Task requirements:
Within the records below, filter for lines carrying the word "always" and copy them.

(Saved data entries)
Start of Block
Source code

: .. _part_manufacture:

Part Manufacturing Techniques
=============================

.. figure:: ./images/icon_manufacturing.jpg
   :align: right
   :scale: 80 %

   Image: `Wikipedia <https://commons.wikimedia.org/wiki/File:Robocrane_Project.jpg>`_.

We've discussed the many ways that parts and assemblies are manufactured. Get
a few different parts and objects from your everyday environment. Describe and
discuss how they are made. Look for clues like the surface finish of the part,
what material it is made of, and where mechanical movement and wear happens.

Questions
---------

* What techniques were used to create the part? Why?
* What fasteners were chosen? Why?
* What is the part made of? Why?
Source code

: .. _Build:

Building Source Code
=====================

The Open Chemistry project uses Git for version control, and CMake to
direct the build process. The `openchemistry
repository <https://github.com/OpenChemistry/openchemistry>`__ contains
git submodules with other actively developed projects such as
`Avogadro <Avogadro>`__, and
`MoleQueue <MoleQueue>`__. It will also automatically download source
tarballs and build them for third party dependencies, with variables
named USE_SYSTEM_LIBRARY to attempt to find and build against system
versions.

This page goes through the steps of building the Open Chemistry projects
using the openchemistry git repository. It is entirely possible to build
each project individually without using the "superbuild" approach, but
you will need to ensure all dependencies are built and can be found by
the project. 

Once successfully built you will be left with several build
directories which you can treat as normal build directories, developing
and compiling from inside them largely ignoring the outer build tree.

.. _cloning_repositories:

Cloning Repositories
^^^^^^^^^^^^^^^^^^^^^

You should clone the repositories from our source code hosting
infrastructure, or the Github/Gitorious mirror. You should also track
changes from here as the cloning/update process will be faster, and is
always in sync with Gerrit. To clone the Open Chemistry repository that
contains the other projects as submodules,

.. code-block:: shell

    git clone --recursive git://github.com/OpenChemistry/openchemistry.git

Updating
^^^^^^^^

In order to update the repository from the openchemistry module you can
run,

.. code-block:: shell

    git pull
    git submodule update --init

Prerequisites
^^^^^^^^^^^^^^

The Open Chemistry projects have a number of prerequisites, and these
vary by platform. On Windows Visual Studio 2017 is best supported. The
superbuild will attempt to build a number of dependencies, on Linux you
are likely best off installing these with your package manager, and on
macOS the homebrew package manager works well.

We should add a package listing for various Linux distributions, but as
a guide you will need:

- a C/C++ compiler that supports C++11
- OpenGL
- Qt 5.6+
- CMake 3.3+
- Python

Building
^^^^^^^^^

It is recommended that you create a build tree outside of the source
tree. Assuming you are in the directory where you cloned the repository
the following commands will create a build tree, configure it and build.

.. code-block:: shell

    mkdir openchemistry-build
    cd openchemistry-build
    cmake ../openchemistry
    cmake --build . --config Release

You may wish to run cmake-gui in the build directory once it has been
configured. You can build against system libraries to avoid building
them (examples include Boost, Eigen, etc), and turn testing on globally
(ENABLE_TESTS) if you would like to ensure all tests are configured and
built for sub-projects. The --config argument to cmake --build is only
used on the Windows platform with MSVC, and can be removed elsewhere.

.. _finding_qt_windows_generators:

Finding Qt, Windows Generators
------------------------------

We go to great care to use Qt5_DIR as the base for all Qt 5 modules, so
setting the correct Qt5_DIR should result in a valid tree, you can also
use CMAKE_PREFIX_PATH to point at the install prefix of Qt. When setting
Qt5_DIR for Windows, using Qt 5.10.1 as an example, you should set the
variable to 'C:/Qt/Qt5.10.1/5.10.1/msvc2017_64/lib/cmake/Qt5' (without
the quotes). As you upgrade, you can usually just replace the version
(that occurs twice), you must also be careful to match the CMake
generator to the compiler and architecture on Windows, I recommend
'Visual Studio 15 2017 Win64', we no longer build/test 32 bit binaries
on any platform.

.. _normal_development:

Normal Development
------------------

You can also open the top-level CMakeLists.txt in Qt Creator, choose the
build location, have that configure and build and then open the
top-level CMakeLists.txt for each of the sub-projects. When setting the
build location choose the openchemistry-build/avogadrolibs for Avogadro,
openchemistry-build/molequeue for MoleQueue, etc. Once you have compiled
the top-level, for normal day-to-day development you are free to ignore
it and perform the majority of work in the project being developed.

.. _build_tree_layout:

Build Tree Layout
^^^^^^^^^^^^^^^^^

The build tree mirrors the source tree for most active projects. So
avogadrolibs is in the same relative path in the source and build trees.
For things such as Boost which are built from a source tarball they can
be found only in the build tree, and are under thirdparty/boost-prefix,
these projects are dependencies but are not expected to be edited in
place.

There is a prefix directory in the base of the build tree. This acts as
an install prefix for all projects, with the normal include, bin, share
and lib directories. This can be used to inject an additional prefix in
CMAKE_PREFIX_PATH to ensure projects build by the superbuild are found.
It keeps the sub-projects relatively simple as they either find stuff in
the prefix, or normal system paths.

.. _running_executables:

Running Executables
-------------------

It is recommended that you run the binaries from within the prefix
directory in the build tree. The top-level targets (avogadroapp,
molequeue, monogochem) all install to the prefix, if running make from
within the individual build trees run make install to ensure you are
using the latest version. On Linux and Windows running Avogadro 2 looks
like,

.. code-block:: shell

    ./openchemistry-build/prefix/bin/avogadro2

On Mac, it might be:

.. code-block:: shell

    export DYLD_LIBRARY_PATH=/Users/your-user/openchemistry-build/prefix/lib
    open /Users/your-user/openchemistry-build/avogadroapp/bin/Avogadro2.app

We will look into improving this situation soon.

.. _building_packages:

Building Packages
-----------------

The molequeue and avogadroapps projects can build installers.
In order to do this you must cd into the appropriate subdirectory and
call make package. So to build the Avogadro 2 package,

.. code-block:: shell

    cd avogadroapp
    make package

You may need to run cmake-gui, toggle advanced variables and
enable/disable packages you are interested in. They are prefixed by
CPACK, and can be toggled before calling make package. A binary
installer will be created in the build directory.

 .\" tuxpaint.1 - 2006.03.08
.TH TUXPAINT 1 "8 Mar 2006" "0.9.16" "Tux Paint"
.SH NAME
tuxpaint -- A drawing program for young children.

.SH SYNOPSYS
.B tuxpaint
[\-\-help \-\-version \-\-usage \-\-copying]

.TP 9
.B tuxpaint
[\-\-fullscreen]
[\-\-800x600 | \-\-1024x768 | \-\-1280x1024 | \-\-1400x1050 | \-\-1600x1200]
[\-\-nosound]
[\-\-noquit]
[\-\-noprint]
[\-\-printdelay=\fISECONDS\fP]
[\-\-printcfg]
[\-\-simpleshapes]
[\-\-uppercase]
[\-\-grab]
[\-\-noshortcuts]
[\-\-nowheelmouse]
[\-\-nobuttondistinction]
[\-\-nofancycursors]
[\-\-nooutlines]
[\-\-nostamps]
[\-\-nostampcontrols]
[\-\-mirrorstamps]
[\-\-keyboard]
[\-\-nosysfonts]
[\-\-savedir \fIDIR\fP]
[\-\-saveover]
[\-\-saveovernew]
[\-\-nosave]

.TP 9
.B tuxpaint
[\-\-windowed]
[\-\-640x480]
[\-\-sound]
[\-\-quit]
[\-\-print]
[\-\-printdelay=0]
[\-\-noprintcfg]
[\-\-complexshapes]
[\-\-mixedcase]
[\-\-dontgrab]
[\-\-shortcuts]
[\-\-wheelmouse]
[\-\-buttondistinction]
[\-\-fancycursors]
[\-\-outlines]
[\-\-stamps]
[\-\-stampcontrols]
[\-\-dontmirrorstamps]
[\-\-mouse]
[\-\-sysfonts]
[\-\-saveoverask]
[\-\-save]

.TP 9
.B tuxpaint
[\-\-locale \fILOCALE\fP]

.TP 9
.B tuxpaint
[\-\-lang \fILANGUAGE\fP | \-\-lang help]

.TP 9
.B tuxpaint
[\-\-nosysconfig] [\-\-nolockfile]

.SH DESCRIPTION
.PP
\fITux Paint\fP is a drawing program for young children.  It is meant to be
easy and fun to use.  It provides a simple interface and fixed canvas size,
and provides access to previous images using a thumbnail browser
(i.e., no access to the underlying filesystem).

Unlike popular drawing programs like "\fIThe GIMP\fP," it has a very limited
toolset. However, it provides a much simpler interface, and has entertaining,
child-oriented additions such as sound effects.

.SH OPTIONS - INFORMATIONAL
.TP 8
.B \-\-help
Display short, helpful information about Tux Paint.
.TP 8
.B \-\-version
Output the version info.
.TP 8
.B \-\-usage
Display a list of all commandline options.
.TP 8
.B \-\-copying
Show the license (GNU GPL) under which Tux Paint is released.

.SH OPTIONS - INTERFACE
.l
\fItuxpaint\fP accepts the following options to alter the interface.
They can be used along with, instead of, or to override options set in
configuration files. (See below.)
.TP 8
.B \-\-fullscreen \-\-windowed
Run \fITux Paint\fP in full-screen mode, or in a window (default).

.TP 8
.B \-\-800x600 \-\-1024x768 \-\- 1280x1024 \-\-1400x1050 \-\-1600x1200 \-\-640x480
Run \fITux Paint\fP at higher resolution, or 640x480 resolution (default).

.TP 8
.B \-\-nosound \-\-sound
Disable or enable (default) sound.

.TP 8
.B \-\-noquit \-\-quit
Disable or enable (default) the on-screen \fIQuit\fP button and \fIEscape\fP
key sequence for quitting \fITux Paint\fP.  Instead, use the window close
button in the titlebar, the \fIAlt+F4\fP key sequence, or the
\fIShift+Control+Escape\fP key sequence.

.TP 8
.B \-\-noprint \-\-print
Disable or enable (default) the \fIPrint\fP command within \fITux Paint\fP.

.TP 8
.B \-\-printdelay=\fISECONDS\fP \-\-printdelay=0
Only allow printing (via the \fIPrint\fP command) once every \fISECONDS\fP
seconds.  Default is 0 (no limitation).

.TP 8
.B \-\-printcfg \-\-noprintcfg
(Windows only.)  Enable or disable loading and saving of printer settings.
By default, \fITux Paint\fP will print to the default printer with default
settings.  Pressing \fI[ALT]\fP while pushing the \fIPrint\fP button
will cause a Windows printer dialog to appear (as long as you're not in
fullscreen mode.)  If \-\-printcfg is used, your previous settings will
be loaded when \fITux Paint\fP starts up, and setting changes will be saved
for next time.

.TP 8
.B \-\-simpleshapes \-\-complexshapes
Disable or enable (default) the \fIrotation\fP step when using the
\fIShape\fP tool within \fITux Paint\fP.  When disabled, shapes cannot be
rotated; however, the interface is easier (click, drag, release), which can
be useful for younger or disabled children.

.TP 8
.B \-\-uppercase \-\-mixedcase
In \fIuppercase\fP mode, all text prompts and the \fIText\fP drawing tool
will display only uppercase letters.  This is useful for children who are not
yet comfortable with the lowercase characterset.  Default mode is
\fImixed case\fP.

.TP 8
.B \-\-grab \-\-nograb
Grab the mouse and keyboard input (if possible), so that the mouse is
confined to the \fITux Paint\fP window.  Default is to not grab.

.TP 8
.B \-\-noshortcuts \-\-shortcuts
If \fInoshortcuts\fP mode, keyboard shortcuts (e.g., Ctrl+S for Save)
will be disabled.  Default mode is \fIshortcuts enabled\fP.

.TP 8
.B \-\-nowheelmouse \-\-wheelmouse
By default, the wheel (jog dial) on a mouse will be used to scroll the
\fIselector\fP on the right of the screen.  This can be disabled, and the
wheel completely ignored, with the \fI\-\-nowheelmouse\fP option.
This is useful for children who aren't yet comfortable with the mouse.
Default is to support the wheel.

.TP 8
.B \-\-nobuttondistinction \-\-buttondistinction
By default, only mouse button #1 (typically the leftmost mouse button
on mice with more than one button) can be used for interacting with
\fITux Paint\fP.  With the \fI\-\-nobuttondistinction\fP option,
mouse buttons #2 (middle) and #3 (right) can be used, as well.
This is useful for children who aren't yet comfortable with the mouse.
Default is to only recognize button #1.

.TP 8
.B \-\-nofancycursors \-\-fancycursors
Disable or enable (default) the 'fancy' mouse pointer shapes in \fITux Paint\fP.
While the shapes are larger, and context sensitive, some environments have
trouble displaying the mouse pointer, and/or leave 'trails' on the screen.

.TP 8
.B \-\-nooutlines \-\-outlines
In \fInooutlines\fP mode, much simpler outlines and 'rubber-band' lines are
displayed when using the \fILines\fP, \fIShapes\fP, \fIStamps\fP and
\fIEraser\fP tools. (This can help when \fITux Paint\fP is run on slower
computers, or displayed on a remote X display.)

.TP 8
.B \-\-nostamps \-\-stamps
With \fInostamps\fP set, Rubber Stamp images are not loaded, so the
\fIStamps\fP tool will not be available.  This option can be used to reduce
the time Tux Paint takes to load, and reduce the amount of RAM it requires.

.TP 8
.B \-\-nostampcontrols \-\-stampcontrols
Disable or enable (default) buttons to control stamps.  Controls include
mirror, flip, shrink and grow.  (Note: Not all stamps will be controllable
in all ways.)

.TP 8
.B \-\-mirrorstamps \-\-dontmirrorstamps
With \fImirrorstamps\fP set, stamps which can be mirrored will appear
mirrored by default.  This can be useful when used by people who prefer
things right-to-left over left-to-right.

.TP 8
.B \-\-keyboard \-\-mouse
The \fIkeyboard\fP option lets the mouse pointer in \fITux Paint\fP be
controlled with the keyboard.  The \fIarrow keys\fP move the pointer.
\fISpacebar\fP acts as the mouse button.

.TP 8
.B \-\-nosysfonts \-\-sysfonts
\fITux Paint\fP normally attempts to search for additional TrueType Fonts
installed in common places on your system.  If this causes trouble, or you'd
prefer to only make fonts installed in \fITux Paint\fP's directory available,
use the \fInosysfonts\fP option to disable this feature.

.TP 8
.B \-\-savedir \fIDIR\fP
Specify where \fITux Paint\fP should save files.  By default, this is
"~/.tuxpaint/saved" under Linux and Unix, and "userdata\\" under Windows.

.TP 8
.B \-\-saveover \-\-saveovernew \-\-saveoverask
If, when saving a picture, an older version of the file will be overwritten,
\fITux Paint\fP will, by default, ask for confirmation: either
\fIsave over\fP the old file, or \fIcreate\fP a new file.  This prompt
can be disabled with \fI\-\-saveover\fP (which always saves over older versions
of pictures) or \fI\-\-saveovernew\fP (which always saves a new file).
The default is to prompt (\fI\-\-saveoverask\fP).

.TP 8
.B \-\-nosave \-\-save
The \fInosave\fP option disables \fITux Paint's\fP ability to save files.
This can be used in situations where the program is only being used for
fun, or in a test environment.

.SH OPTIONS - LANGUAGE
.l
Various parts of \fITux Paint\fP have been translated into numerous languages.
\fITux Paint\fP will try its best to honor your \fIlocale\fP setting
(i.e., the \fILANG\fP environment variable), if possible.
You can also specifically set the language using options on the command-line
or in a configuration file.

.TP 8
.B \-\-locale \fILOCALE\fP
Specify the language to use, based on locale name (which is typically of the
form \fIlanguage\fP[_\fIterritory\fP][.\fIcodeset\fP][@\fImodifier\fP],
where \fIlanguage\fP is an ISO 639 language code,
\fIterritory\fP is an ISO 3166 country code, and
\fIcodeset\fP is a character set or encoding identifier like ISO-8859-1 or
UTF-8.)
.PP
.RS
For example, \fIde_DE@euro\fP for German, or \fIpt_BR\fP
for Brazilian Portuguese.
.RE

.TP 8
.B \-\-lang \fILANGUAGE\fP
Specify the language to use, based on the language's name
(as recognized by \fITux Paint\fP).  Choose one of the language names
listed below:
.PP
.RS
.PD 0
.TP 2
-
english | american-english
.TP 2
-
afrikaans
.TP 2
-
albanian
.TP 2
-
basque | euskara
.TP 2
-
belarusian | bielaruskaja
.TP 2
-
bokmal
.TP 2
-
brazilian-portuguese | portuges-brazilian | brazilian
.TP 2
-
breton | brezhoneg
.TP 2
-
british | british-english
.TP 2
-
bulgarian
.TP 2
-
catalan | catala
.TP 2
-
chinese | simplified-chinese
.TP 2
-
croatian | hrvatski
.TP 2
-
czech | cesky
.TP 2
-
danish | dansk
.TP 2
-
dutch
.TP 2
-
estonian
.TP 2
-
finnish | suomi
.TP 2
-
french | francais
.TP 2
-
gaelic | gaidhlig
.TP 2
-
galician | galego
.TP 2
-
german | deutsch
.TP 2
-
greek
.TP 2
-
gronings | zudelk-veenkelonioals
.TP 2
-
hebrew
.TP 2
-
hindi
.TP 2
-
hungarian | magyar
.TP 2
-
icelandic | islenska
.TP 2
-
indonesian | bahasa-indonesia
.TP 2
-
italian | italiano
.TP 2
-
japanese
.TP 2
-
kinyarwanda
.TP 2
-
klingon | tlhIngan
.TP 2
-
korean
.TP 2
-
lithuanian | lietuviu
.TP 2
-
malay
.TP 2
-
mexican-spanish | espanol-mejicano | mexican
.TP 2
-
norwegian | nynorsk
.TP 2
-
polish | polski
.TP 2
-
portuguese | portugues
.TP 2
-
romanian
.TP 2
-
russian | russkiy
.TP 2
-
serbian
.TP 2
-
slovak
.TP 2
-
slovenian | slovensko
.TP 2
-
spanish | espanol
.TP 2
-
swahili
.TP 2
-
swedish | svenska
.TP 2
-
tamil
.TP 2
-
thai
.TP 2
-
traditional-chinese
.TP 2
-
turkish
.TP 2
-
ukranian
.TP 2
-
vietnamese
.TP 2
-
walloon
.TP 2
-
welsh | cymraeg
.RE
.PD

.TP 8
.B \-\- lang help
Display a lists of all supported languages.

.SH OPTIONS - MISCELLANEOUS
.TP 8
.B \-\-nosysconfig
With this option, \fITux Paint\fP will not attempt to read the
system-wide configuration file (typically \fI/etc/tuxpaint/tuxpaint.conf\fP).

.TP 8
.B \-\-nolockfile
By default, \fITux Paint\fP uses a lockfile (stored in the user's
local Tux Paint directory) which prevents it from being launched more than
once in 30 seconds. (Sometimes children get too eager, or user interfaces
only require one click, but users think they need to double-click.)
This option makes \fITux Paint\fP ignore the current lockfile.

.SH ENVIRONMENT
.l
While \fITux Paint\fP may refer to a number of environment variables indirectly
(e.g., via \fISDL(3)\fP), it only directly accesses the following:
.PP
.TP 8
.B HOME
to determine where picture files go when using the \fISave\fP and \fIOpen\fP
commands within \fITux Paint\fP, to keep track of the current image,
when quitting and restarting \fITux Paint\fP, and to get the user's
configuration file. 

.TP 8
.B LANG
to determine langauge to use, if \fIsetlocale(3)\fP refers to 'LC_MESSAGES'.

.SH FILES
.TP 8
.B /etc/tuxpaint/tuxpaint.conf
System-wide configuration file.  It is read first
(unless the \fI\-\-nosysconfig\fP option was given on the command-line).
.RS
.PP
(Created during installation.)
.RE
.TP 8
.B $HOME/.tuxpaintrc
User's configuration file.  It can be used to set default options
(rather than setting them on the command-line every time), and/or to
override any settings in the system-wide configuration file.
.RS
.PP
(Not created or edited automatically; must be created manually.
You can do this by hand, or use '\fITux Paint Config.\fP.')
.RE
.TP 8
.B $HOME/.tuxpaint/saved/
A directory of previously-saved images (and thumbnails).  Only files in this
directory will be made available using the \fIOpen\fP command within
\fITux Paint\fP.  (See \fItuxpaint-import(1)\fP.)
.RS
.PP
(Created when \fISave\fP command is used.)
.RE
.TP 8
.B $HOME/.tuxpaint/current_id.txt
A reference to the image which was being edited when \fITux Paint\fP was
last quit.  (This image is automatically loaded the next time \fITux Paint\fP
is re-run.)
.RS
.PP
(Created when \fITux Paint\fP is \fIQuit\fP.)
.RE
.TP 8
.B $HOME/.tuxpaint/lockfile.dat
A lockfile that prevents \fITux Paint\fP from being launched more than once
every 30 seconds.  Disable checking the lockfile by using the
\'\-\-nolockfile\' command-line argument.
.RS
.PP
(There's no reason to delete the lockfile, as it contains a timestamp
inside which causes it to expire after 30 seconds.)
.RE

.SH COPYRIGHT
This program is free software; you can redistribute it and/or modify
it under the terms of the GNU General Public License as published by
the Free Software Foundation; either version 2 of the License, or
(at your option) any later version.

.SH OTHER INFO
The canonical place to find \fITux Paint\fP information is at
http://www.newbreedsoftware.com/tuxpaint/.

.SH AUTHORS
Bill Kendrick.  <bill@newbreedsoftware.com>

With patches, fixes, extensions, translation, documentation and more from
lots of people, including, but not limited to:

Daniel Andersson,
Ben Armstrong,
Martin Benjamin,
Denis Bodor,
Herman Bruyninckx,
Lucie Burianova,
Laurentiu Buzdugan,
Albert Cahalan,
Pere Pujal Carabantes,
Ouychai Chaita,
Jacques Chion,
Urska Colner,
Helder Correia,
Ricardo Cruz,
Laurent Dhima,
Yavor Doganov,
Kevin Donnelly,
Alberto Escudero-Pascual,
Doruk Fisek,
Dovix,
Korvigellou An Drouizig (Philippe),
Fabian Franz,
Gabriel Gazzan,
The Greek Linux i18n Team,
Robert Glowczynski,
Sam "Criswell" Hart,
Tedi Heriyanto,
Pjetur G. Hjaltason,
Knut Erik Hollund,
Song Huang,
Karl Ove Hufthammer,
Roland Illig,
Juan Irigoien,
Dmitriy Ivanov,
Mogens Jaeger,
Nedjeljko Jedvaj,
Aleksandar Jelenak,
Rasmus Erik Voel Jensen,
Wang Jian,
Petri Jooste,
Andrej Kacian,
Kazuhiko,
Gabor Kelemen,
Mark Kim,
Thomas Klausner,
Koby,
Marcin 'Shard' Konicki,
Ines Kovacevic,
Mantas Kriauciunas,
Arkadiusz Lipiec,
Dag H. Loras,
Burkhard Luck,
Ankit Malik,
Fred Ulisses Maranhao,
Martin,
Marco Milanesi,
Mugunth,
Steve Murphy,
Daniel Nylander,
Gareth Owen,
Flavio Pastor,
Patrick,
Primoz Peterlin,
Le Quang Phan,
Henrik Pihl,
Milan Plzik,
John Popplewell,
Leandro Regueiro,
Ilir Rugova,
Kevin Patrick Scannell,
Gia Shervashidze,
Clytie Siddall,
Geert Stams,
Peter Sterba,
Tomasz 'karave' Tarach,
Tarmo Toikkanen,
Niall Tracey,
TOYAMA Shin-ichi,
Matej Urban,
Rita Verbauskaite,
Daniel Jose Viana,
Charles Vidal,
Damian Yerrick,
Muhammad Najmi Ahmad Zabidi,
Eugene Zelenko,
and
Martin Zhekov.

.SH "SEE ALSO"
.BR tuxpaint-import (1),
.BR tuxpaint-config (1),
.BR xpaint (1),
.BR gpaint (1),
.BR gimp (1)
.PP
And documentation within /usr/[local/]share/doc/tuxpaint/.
End of Block
Task output:
always in sync with Gerrit. To clone the Open Chemistry repository that
can be disabled with \fI\-\-saveover\fP (which always saves over older versions
of pictures) or \fI\-\-saveovernew\fP (which always saves a new file).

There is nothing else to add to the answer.